Data: 2003-08-24 20:21:38
Temat: Re: podstawki jetologii stosowanej ---< Fw: chaos, robale, 'kosmity'
Od: "tycztom" <t...@N...waw.pl>
Pokaż wszystkie nagłówki
... z Gormenghast wrote:
>> Najzabawniejsze, że ci u w i e r z y ł a m! Na słowo. Dziś czuję się
>> wystrychnięta na dudka. Nie raczyłeś mnie powiadomić, iż zmieniłeś
>> (zmieniasz) zdanie na jego temat.
To samo i nawet nie inaczej:
----------------------------
Czym/kim jest 'ten oto'? Tym: "ni to świnio-byk ni to koto-pies" /bez
znaczenia/
... a rzetalny, 'autentyczny' "zegarmistrz"?

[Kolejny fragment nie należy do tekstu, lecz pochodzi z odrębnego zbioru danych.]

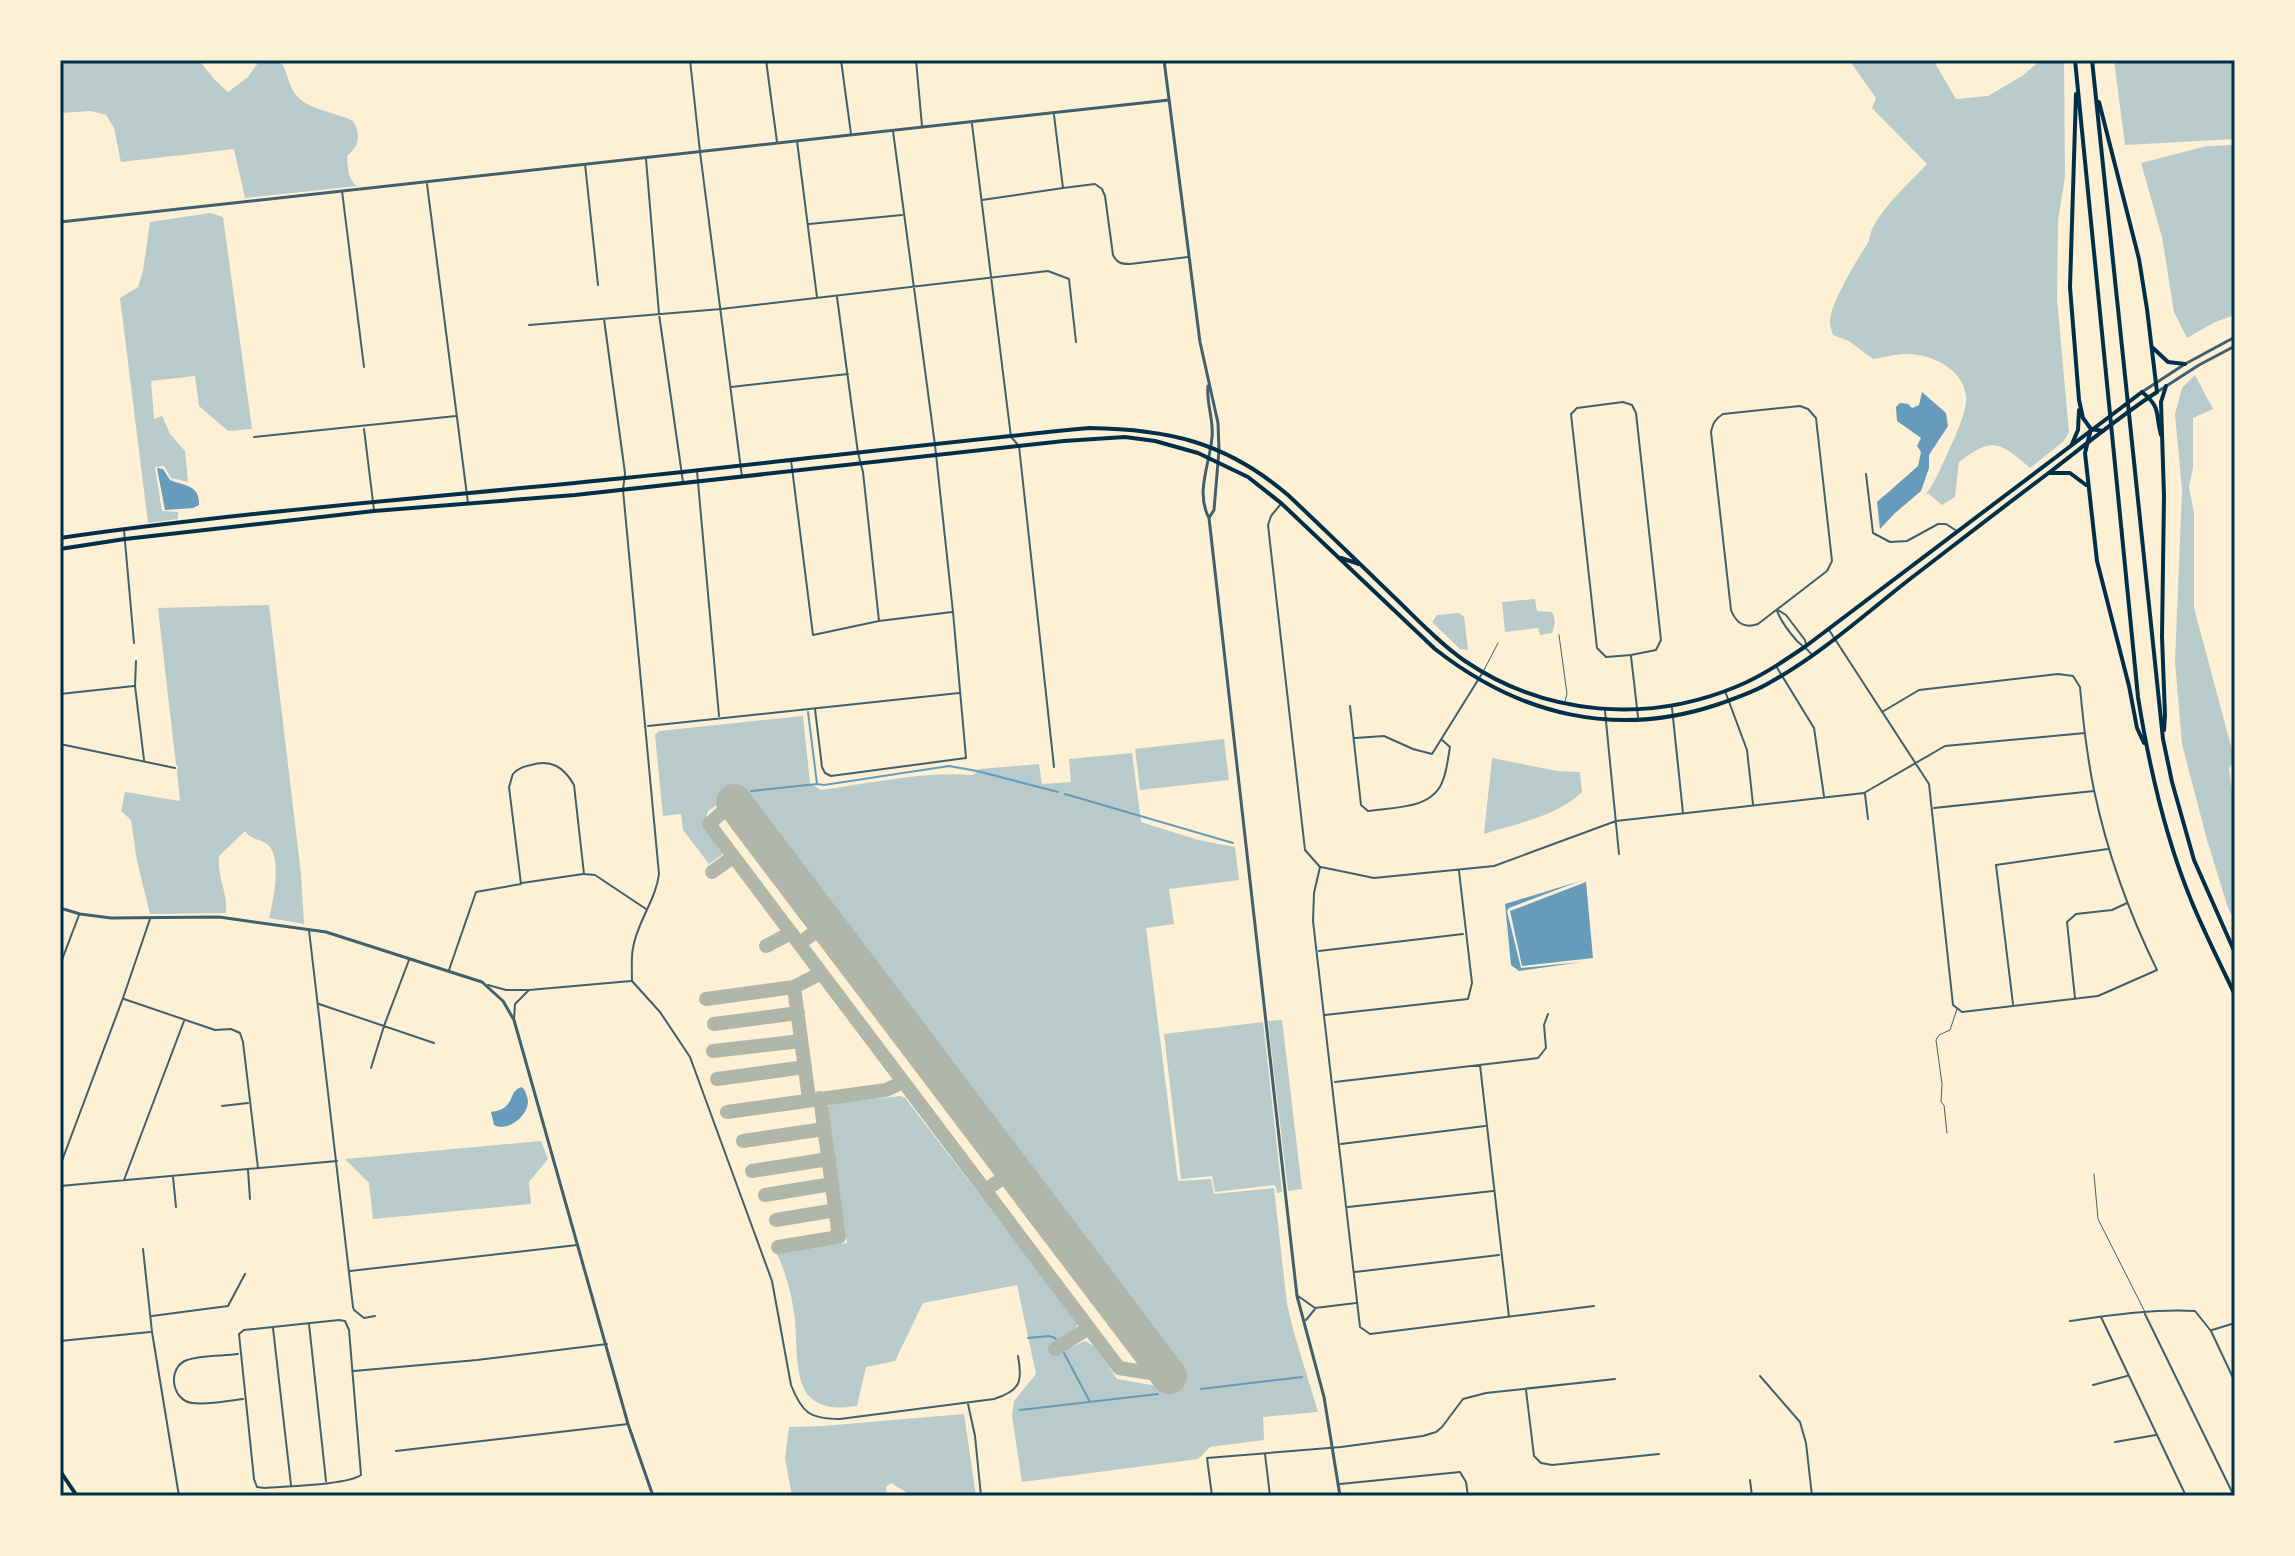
<svg xmlns="http://www.w3.org/2000/svg" width="2295" height="1556" font-family="'Fira Sans Condensed',sans-serif">
	<style>
		.green { fill: #b9caca }
		.water { fill: #669bbc }
		.lines { fill: none; stroke-linecap: round; stroke-linejoin: round }
		.stream { stroke: #669bbc; stroke-width: 2 }
		.taxiway { stroke: #b1b6ab; stroke-width: 14 }
		.runway { stroke: #b1b6ab; stroke-width: 36 }
		.service { stroke: #3f606c; stroke-width: 1 }
		.minor { stroke: #3f606c; stroke-width: 2 }
		.tertiary { stroke: #3f606c; stroke-width: 3 }
		.primary { stroke: #003049; stroke-width: 4 }
		.motorway { stroke: #003049; stroke-width: 4 }
		.neatline { fill: none; stroke: #003049; stroke-width: 3 }
	</style>
	<rect width="100%" height="100%" fill="#fdf0d5"/>
	<path class="green" d="M60,60H199L214,79L228,92L248,77L260,60H275L283,65C287,73 288,81 292,89C302,110 334,111 353,121C361,134 360,146 347,156C348,167 347,179 357,186L245,198L234,149L121,162L114,128L106,115L91,111L60,113Z
		M1849,60H1938L1936,65L1956,99L1988,96L2022,76L2041,60H2064L2065,177L2058,220L2057,299L2069,432L2064,441L2030,468C2000,442 1993,436 1959,462L1955,497L1942,505L1929,494H1926C1936,481 1942,465 1949,450C1955,438 1968,408 1966,396C1963,368 1930,353 1904,354C1894,354 1883,358 1873,359L1849,341L1833,335C1832,332 1830,325 1830,322C1830,303 1858,259 1869,241C1871,216 1910,183 1927,164L1872,108L1876,98Z
		M2114,60H2235V139L2125,145Z
		M2235,145V238L2232,239L2235,253V315L2215,322L2187,338L2174,312L2162,237L2141,163L2207,146Z
		M210,213L223,217L252,429L228,431L199,406L195,376L151,381L154,419L162,416L170,434L185,451L188,482L171,478L164,466L155,467L162,511L178,512V519L148,523L120,298L138,287L143,271L150,222Z
		M2195,375L2213,409L2193,418V468L2189,487L2194,513V608L2235,761L2229,768L2235,815V914H2231L2228,908L2207,840L2182,744L2175,662L2182,490L2175,414L2182,388Z
		M1535,599L1537,611L1552,612C1556,620 1555,625 1552,633L1540,635L1538,628L1505,632L1502,602Z
		M269,605L301,874L304,924L269,918C273,902 283,856 267,844C259,838 251,840 245,831L219,856C217,879 228,891 226,913L150,914L137,861L131,820L121,811L125,792L180,801L177,772L178,766L176,765L158,608Z
		M1459,613L1464,617L1468,650L1460,649L1432,622L1437,615Z
		M803,716L810,783L821,790C871,783 923,771 973,775L980,769L1039,764L1042,784L1071,782L1069,759L1132,753L1141,822L1198,840L1235,847L1239,880L1169,889L1174,924L1146,928L1178,1181L1211,1179L1214,1194L1274,1188L1287,1304L1294,1333L1318,1412L1263,1417L1264,1440L1210,1447L1198,1459L1022,1482L1012,1416L1014,1401L1036,1374L1017,1285L923,1303L895,1361L866,1367L857,1406C840,1408 824,1410 810,1397C793,1381 798,1336 794,1313C791,1292 786,1273 777,1254L847,1243L827,1109L830,1104L901,1096L905,1098L1078,1323L1073,1335L1052,1346L1056,1354L1085,1341L1095,1347L1117,1379L1163,1387L1186,1373L739,789L708,811L704,825L723,854L709,864L683,830L681,814L663,816L655,735L659,731Z
		M1224,739L1229,780L1140,790L1135,749Z
		M1492,758L1557,771L1580,772L1582,792C1556,817 1517,823 1484,834Z
		M1282,1020L1302,1189L1288,1191L1268,1021Z
		M1263,1022L1282,1192L1277,1193L1276,1187L1274,1185L1215,1192L1212,1176L1181,1179L1164,1034Z
		M541,1141L548,1159L529,1182L531,1204L373,1219L369,1183L345,1159Z
		M964,1414L976,1496H924L909,1494L891,1483L886,1487L887,1496H792L785,1458L789,1427L823,1426Z"/>
	<path class="water" d="M1922,392L1946,413L1948,426L1929,455V468L1921,491L1894,514L1880,529L1877,502L1918,466L1921,452L1917,446L1921,438L1897,421L1896,407L1900,403L1908,404L1912,408L1919,405Z
		M157,468L163,469L170,480C185,486 200,485 199,505L193,508L165,510Z
		M1580,881L1509,908L1507,911L1521,968L1582,962L1519,971L1511,965L1505,904Z
		M1586,882L1593,958L1522,966L1510,911Z
		M521,1087L524,1089C526,1093 528,1098 528,1103C526,1118 507,1132 494,1125L491,1112C496,1111 503,1110 507,1105C514,1098 510,1092 521,1087Z"/>
	<g class="lines">
		<path class="stream" d="M808,712L817,784L824,785L949,766L977,771L1058,792
			M751,791L817,784
			M1065,794L1233,843
			M1028,1338L1049,1336L1055,1338L1057,1341
			M1064,1353L1090,1402
			M1201,1389L1302,1377
			M1020,1410L1158,1394"/>
		<path class="taxiway" d="M734,802L709,824L1119,1368L1169,1376
			M712,872L733,857
			M800,943L826,924
			M766,946L791,933
			M794,987L809,1099
			M706,999L794,987L821,973
			M714,1024L798,1013
			M713,1051L801,1041
			M717,1079L805,1067
			M727,1112L886,1090L903,1082
			M743,1141L824,1129
			M752,1171L829,1159
			M985,1190L1014,1171
			M765,1195L832,1184
			M776,1220L836,1210
			M778,1247L839,1237L820,1098
			M1055,1349L1089,1328"/>
		<path class="runway" d="M734,802L1169,1376"/>
		<path class="service" d="M1559,635L1567,694L1565,701
			M1484,670L1498,643
			M1947,1133L1944,1105L1941,1102L1942,1084L1936,1040L1939,1035L1950,1030L1957,1009
			M2094,1174L2098,1219L2145,1312"/>
		<path class="minor" d="M690,60L700,152L742,477
			M766,60L777,142
			M841,60L851,134
			M916,60L922,126
			M1054,115L1063,188L1095,184L1102,189L1105,196L1113,255C1117,263 1121,264 1130,264L1188,257
			M972,124L1011,437L1019,446L1054,767
			M797,141L817,297
			M646,159L659,314L683,482
			M585,164L598,285
			M427,184L468,503
			M342,191L364,367
			M982,200L1063,188
			M809,224L902,215
			M837,297L858,453L863,472L879,621
			M604,319L625,473L623,490L659,874C656,900 637,922 633,948C631,958 632,970 632,981
			M529,325L721,309L1048,271L1069,279L1076,342
			M731,387L848,374
			M1623,402L1632,405L1636,413L1661,640L1656,650L1631,655L1606,657L1597,648L1571,414L1577,408Z
			M1800,406L1808,409L1816,418L1832,561L1827,571L1758,624C1744,629 1736,623 1731,610L1711,432C1713,423 1715,419 1723,414Z
			M364,429L374,510
			M254,437L456,416
			M791,460L813,635L879,621L952,612
			M697,471L719,716
			M1866,474L1873,533L1890,542L1907,541L1938,524H1946L1957,531
			M1280,505L1271,516L1268,525L1305,850L1320,867L1314,893L1313,921L1360,1327L1370,1334L1594,1306
			M124,530L134,643
			M1778,610L1786,615L1805,640L1806,644
			M1777,611C1781,621 1789,632 1797,641C1802,646 1807,648 1812,655
			M1829,630L1929,784L1953,1005L1962,1012L2098,996L2157,970C2129,913 2107,852 2094,790C2087,756 2083,721 2080,687L2073,676L2058,674L1919,690L1882,712
			M1631,656L1638,717
			M136,661L135,686L144,760
			M1776,666L1814,728L1824,796
			M1725,691L1747,750L1753,804
			M60,694L134,686
			M1350,706L1361,805L1368,811C1393,807 1433,810 1443,780C1447,770 1448,758 1450,747L1442,740
			M1672,708L1683,813
			M815,709L822,767L825,773L831,776L966,758L953,612L935,445L893,131
			M1605,711L1619,854
			M648,726L959,693
			M1355,738L1384,736L1413,749L1432,754L1483,672
			M60,744L175,768
			M1865,794L1868,819
			M1934,808L2094,791
			M60,828L62,824
			M1321,867L1374,878L1494,866L1616,821L1864,793L1945,746L2085,733
			M522,883L583,874
			M309,930L353,1307L354,1310L364,1318L375,1316
			M1319,951L1463,934
			M60,965L79,915
			M449,970L476,892L521,884L509,787C511,782 511,778 513,774C517,769 525,766 531,765C551,759 564,767 574,785L584,874L595,875L646,909
			M632,981L660,1012L690,1057L772,1281L791,1385C802,1413 810,1419 840,1419L994,1399C1020,1391 1023,1382 1018,1356
			M488,985L506,990H528
			M2075,998L2067,922L2076,914L2112,910L2127,903
			M124,999L215,1030L231,1029L240,1033L243,1042L258,1168
			M319,1004L434,1043
			M2013,1004L1996,865L2108,849
			M1325,1015L1468,999L1472,983L1459,871
			M514,1019L515,1004L529,990L631,981
			M1480,1065L1509,1317
			M371,1068L384,1026L409,960
			M1335,1082L1538,1058L1546,1048L1544,1025L1548,1014
			M222,1106L248,1103
			M1341,1144L1485,1126
			M60,1166L123,998L150,919
			M248,1170L250,1199
			M173,1177L176,1207
			M124,1180L184,1021
			M60,1186L337,1161
			M1348,1207L1493,1191
			M143,1249L152,1332L179,1496
			M350,1271L577,1245
			M1355,1272L1499,1255
			M1298,1296L1315,1308L1356,1303
			M2145,1314L2234,1496
			M152,1316L228,1306L245,1274
			M2101,1317L2186,1496
			M339,1320L345,1321L349,1330L361,1475C347,1485 285,1486 264,1488L257,1487L254,1479L239,1334L244,1330Z
			M1306,1320L1315,1309
			M2070,1321C2112,1315 2152,1309 2195,1311L2211,1331L2235,1382
			M309,1324L326,1481
			M273,1328L291,1485
			M2212,1330L2235,1323
			M60,1341L150,1332
			M238,1354C224,1356 200,1355 187,1360C167,1367 171,1400 192,1403C208,1405 227,1401 243,1399
			M354,1371L477,1360L607,1344
			M1760,1376L1800,1422L1806,1443L1812,1496
			M2093,1385L2127,1376
			M1526,1390L1534,1456L1541,1463L1552,1465L1659,1454
			M968,1404L975,1436L981,1496
			M2115,1442L2156,1435
			M396,1451L628,1424
			M1265,1454L1270,1496
			M1750,1480L1752,1496
			M1340,1484L1460,1472L1466,1482L1468,1496
			M1212,1496L1207,1458L1341,1447L1423,1436L1436,1432L1442,1427L1463,1399L1486,1393L1615,1379"/>
		<path class="tertiary" d="M1164,60L1200,342L1218,423L1219,450L1214,510L1209,518
			M60,222L1169,100
			M1208,386C1206,403 1214,420 1212,437C1210,464 1195,492 1209,518L1297,1296L1324,1397L1340,1496
			M2142,392L2185,364L2235,337
			M2157,392L2199,365L2235,346
			M60,908L80,914L111,918L219,917L326,932L482,982L503,1001L514,1020L628,1424L653,1496"/>
		<path class="primary" d="M60,538C248,511 437,497 625,478C780,462 934,443 1089,428C1168,429 1226,442 1288,495C1323,528 1358,562 1393,596C1416,618 1439,643 1465,661C1546,716 1648,724 1738,686C1762,676 1784,661 1806,646L2142,392
			M60,549L125,539L374,511L575,495L1064,441L1125,437L1155,441L1198,453L1248,477L1281,503L1435,649C1519,715 1616,739 1719,704C1736,698 1754,692 1769,683C1820,655 1865,614 1910,579C1957,543 2003,507 2050,472C2085,445 2120,416 2157,392
			M1341,558L1359,564
			M60,1471L77,1496"/>
		<path class="motorway" d="M2075,60L2138,697C2149,766 2164,834 2191,900C2204,932 2220,963 2235,995
			M2092,60L2163,739L2172,782L2194,860L2235,953
			M2076,94L2070,287L2079,400L2083,418L2091,429L2103,431
			M2099,102L2139,259L2147,309L2157,392
			M2153,348L2168,362L2185,364
			M2142,392C2162,408 2155,414 2161,435
			M2091,429L2085,453L2097,561L2129,686L2137,728L2144,743
			M2072,444L2078,430L2079,410
			M2049,473H2070L2086,485
			M2164,730L2165,715L2162,637L2164,496L2161,402L2166,386"/>
	</g>
	<rect width="2295" height="1556" fill="none" stroke="#fdf0d5" stroke-width="124"/>
	<rect x="62" y="62" width="2171" height="1432" class="neatline"/>
</svg>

Odmierza/nakręca/reguluje/dostrzega..., popycha, obserwuje i na nowo... i na
nowo...
A tycztomek /na zewnątrz marnota, albo nie - powtarzam: bez znaczenia/? A
popatrz na wskazówki!
A z jaką dokładnością? Ile obrotów? /obserwuj, obserwuj..., popychaj,
reguluj, nakręć i na nowo/.
Lata? Miesiące? Godziny? Minuty? Sekundy? Mili_sekundy? Mikro_sekunty?
Nano_sekundy?
_PROCES_
Chcesz dostrzegać? Gdybyś 'słuchał/a' 'tyka_nia' nie trzeba by
'informować'... Bez względu na 'jakość'.., to po prostu 'słychać/widać'.
Jeżeli 'gadasz' z rzetelnym "zegarmistrzem", to nie licz faworyzowanie
'zegarów' /również swoich/ tylko na podstawie koloru, czy estetyki wykonania
obudowy... Proces pochodzi z głębi... Z mechanizmu.
Wsłuchaj się w 'tykanie' 'tysięcy'... - a niech ewoluują, a niech się
'wyregulują'... a niech.. a niech... /'tkliwa dynamika'/.
Na PSP każdy jest 'zagarmistrzem' swojego losu i losu Grupy /stada/ - na
tyle, na ile 'można'.
Jedno 'tyknięcie' -jeszcze wczoraj złomowatego 'budzika'- nie czyni
wiosny... ale budzi nadzieję autentycznego, rzetelnego, uczciwego
'zegarmistrza' - /TŻPG - i w bliżej nie określonym kierunku/.
"liryka, liryka,
tkliwa dynamika,
psycholologia
i dal" [parafraza]
--
tomek /murarz, tynkarz, akrobata - laik, nie Psycholog/
**
"Przy utrzymaniu obecnego tempa wymiany personelu
pewnego dnia ludzie będą okazami równie rzadkimi jak ptaki dodo."